- SOURCE MATERIAL -
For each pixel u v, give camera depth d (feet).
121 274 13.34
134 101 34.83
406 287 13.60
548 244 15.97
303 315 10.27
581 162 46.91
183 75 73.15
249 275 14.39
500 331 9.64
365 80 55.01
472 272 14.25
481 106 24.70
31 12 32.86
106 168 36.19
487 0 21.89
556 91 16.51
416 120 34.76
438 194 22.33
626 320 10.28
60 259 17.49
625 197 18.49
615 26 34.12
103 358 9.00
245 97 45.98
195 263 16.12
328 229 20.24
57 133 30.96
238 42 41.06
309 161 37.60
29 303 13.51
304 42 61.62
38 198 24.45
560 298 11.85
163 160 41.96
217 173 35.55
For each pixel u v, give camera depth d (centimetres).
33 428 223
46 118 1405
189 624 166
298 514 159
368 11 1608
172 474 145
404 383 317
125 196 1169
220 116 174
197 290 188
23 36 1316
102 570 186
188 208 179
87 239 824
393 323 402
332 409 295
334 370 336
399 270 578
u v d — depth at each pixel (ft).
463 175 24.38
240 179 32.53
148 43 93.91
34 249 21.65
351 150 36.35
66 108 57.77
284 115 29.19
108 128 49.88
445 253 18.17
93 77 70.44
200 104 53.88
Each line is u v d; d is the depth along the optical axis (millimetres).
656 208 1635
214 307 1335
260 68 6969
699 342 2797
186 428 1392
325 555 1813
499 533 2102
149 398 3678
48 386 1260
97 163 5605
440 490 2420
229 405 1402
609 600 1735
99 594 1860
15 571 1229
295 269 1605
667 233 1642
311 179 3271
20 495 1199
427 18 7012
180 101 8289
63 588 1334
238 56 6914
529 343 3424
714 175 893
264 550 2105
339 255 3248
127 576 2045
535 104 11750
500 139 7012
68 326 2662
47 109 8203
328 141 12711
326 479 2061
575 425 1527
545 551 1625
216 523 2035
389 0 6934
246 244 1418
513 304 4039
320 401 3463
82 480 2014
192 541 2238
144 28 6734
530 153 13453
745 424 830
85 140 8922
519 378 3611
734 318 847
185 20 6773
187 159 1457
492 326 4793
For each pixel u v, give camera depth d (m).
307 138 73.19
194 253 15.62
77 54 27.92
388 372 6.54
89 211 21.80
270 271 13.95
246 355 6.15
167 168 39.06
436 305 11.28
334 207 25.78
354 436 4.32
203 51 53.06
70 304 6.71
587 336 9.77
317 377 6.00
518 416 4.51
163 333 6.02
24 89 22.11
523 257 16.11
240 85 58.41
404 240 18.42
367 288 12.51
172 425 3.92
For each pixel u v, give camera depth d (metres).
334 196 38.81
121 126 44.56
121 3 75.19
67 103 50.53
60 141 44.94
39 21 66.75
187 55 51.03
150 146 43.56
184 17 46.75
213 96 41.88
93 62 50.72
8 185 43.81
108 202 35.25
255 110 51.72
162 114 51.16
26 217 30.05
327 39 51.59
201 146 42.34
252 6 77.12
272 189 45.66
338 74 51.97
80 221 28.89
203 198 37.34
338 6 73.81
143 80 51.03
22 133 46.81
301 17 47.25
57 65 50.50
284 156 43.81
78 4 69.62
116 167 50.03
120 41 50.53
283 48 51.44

- TO DO -
Would you please copy the lines above, from the one holding "162 114 51.16" through the last, and nothing else?

- ANSWER SPACE -
162 114 51.16
26 217 30.05
327 39 51.59
201 146 42.34
252 6 77.12
272 189 45.66
338 74 51.97
80 221 28.89
203 198 37.34
338 6 73.81
143 80 51.03
22 133 46.81
301 17 47.25
57 65 50.50
284 156 43.81
78 4 69.62
116 167 50.03
120 41 50.53
283 48 51.44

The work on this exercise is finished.